Post # 1
I have two questions:
1. My fiance and I are planning on getting STD magnets printed (using Vistaprint) and just including them with our holiday cards. The cards will have a cute family picture on the front (him, me, and my cat), and the magnets will have only text. Am I committing any sort of faux pas by simply including them with holiday cards? I’d really rather not spend the time to address everything twice, nor the money to pay for double postage, nor have the environmental impact of sending everything out twice. Opinions? (Just FYI – Our wedding will be in early September next year, so we’ll be about 9 months out when the magnets are received.)
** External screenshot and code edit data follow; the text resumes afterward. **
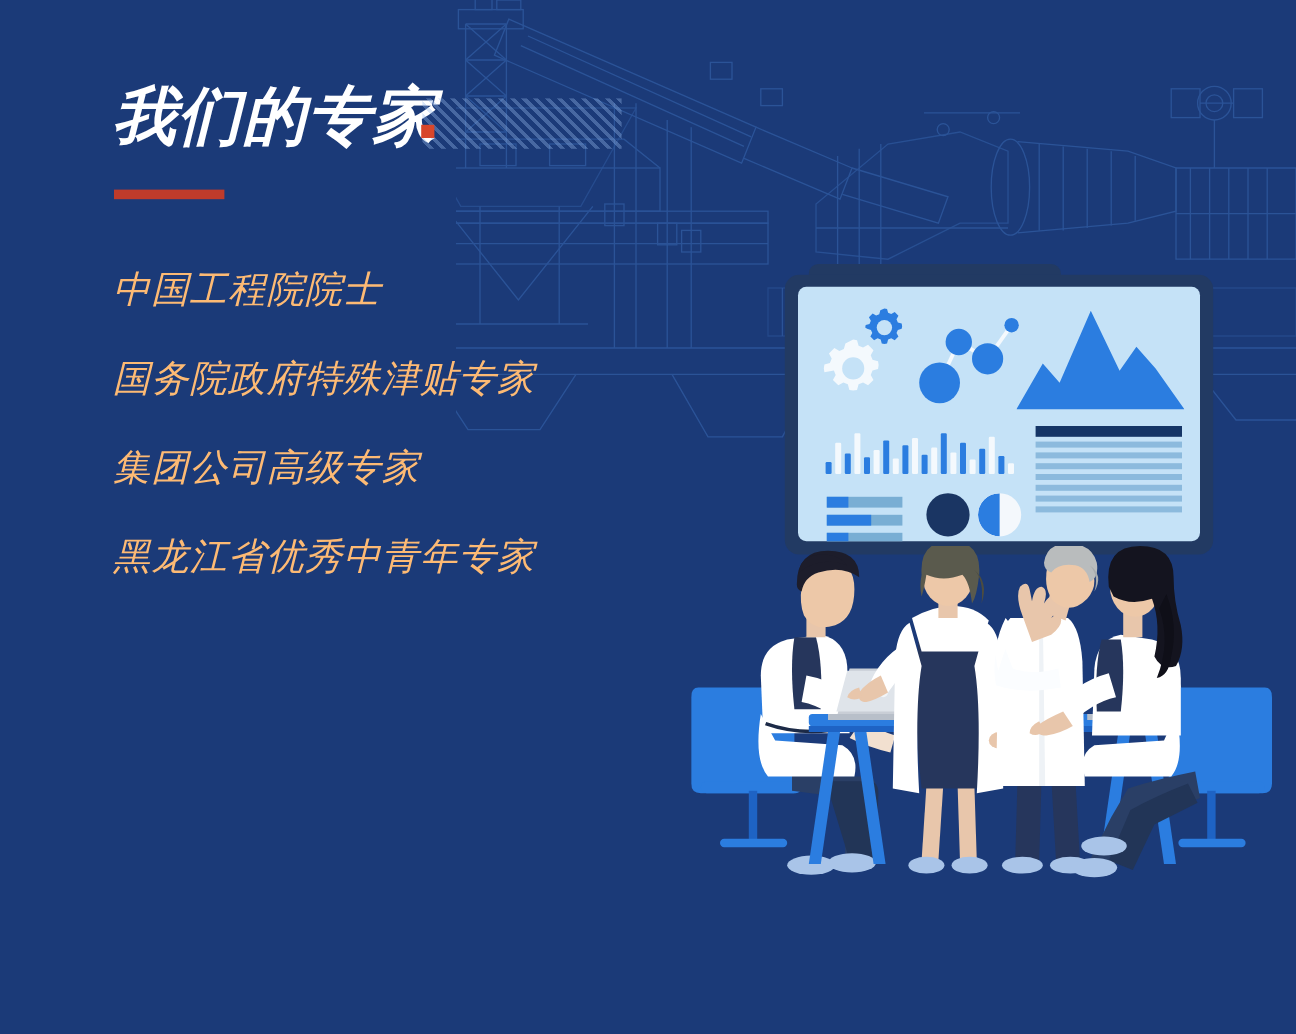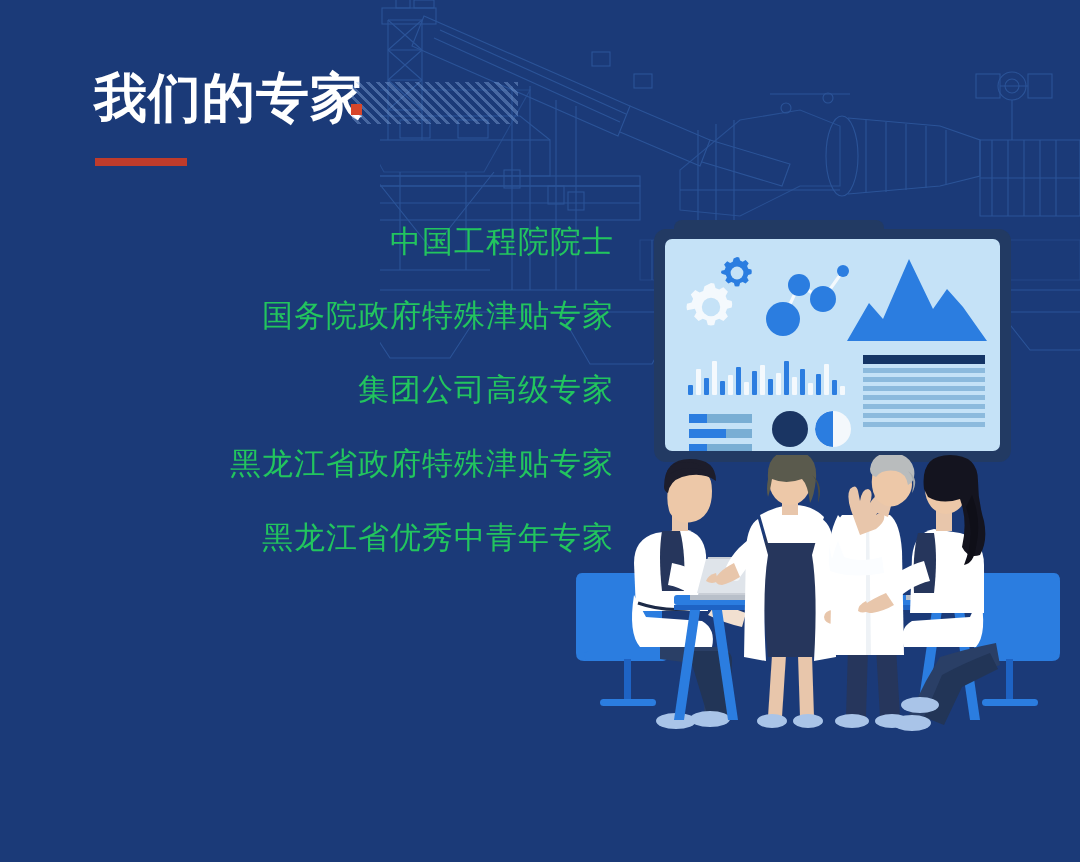--- a/index.html
+++ b/index.html
@@ -9,20 +9,21 @@
   }
   body {
     font-family: "Liberation Sans", "DejaVu Sans", sans-serif;
   }
   #poster {
     position: relative;
     width: 1080px;
     height: 862px;
     background: #1b3a78;
     overflow: hidden;
+    font-style: italic;
   }
 
   
   .blueprint {
     position: absolute;
     top: -10px;
     left: 380px;
     width: 720px;
     height: 430px;
     opacity: 0.55;
@@ -87,25 +88,24 @@
     left: 94px;
     top: 205px;
     margin: 0;
     padding: 0;
     list-style: none;
     width: 520px;
   }
   .cred-list li {
     font-size: 31px;
     line-height: 74px;
-    color: #22c55e;
+    color: #fdba74;
     white-space: nowrap;
     letter-spacing: 1px;
     font-weight: 400;
-    text-align: right;
   }
 
   
   .dashboard {
     position: absolute;
     left: 654px;
     top: 229px;
     width: 357px;
     height: 233px;
   }
@@ -317,21 +317,20 @@
     <h1 class="title">我们的专家</h1>
     <div class="hatch-box"></div>
     <div class="hatch-dot"></div>
     <div class="title-rule"></div>
   </div>
 
   <ul class="cred-list">
     <li>中国工程院院士</li>
     <li>国务院政府特殊津贴专家</li>
     <li>集团公司高级专家</li>
-    <li>黑龙江省政府特殊津贴专家</li>
     <li>黑龙江省优秀中青年专家</li>
   </ul>
 
   <div class="dashboard">
     <div class="dash-tab"></div>
     <div class="dash-frame"></div>
     <div class="dash-screen">
 
       <div class="gear gear-small">
         <svg width="40" height="40" viewBox="0 0 40 40">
2. We were planning on sending STDs to some of my fiance’s aunts and uncles. However, FMIL expressed concern that STDs are not considered formal, and might offend their traditional tastes. My reaction to this was “Uh, what?” So, are STDs “too new” and “too outlandish” for the older generation?
Post # 3
I definitely don’t think that STDs are inherently informal, they haven’t existed that long relatively speaking but that’s mostly because historically people didn’t have family/guests as spread out as they do now so there wasn’t really the need for people to need time to make travel plans. However if there is a concern about lack of formality it might be better to send the magnets seperate from the holiday so they seem more special instead of just getting lumped in with the holiday card? I could more see traditionalists having issues with the combined mailing then with the mere existance of STDs.
Post # 4
- Wedding: March 2010 - Calamigos Ranch
No, I think it’s a great idea. STDs are generally informal, so I don’t think you need to follow traditional rules in sending them–they just don’t apply.
Post # 5
I think it’s fine to send them with holiday cards. It seems silly to send them separately just because you think you “should” – waste of paper and money if you ask me. Also, the idea of anyones tastes being offended by a STD made me LOL.
Post # 6
I don’t see how anyone would be offended by receiving STDs no matter how traditional they are. STDs are a courtesy to the guests to give them plenty of time to plan ahead to attend your wedding. No way anyone could be insulted or offended by a courtesy extended to them.
Post # 7
I am on the same page as you – I am planning on sending save-the-dates along with my Christmas cards this year. Save the dates are a pretty new thing, so most people haven’t seen them anyways I am sure – and it kills me to send out 2 separate mailings within a month of each other – the thought of the extra postage, envelope etc just doesn’t make any sense!
Post # 8
Totally ok to do.
If it just grates on the “nerve” you can always add a line to the STD that reads something along the lines of “formal invitation to follow” that way they know this isn’t the only thing that they’re going to get about your wedding.
Post # 9
@everyone: Thank you! It’s nice to know I’m not going crazy!
Post # 10
This is EXACTLY the dilema my FI and I are having! I was about to post a similar question when I stumbled across yours. I think we both should just go ahead and send our cards and magnets together. Two happy surprises in one! I think its extra special holiday cheer!
Post # 11
- Wedding: September 2009 - Catholic ceremony, reception at local armory
I think it’s a great idea! And a smart way to save money, paper, and postage!
Post # 12
I was actually JUST thinking about this same thing! I think I need to think about it more, but I was excited with the possibility!
On the formality of it though, almost all usually will have a line saying “formal invitation to follow.” Just make sure you’re only sending STD’s to the people you actually plan to invite. It IS tacky to send a STD but not a formal invitation to someone.